Le bajan el pulgar al plan de la Liga para que un fiscal actúe en la cancha
La propuesta de que un representante del Ministerio Público intervenga de oficio ante incidentes dentro de un partido de fútbol local no tendría viabilidad operativa. Así lo dejaron trascender fuentes judiciales tras las declaraciones del presidente de la Liga Sanjuanina, quien había planteado la posibilidad de avanzar en un protocolo de actuación inmediata.
El planteo surgió luego del violento episodio registrado el fin de semana en el encuentro entre Trinidad y López Peláez, que terminó con un jugador hospitalizado y otro imputado por lesiones agravadas.
Falta de recursos y alta demanda
Desde el ámbito fiscal señalaron que no existe, al menos por ahora, un esquema formal acordado con la Liga para disponer de fiscales en cada evento deportivo. Además, remarcaron que la implementación de una “actuación automática” ante cada conflicto implicaría una carga operativa imposible de sostener con la estructura actual.
En términos prácticos, indicaron que el Ministerio Público no cuenta con personal suficiente para asignar funcionarios a todos los partidos del fútbol local ni para intervenir de oficio en cada incidente que pueda generarse dentro de una cancha.
La vía judicial ya está prevista
Fuentes consultadas explicaron que el sistema penal ya contempla mecanismos claros para actuar frente a hechos violentos. Ante una agresión que configure delito, basta con que la víctima o cualquier damnificado formule una denuncia en sede policial o judicial para que se active la investigación.
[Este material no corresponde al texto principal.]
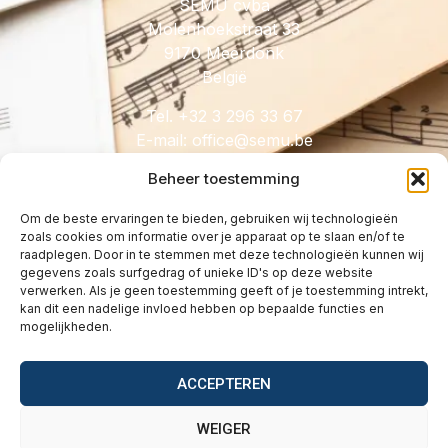
SEMU cvba
Molenhoekstraat 33
9170 Meerdonk
België
Tel. +32 3 296 33 67
E-mail:
@eciffo
eb.umes
Beheer toestemming
Om de beste ervaringen te bieden, gebruiken wij technologieën
zoals cookies om informatie over je apparaat op te slaan en/of te
HANDIG
raadplegen. Door in te stemmen met deze technologieën kunnen wij
gegevens zoals surfgedrag of unieke ID's op deze website
Licenties
verwerken. Als je geen toestemming geeft of je toestemming intrekt,
Tarieven
kan dit een nadelige invloed hebben op bepaalde functies en
mogelijkheden.
Over
Wetgeving
ACCEPTEREN
Vragen
Contact
WEIGER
En ese sentido, descartaron que sea indispensable la presencia física de un fiscal en el estadio para que se inicie una causa penal. “Con la denuncia alcanza”, resumieron desde el entorno judicial.
El antecedente que encendió el debate
El debate se instaló tras lo ocurrido en el partido entre el León y el Tonelero de Santa Lucía. En ese encuentro, Gustavo Naveda —jugador de Trinidad— golpeó a un rival cuando su equipo perdía 3 a 0, provocándole una lesión de consideración.
El hecho fue denunciado y un ayudante fiscal inició las actuaciones correspondientes. Posteriormente, el futbolista fue detenido e imputado por lesiones agravadas, lo que derivó en una fuerte repercusión institucional y mediática.
Mientras tanto, desde Trinidad respaldaron públicamente al jugador y aseguraron que acatarán las resoluciones que adopten tanto la Liga como la Justicia, aunque admitieron que el episodio impactó en la imagen del club.
La discusión ahora gira en torno a cómo prevenir nuevos hechos de violencia en el fútbol local, aunque, al menos desde la órbita judicial, la alternativa de un fiscal actuando de oficio dentro del campo de juego parece quedar descartada.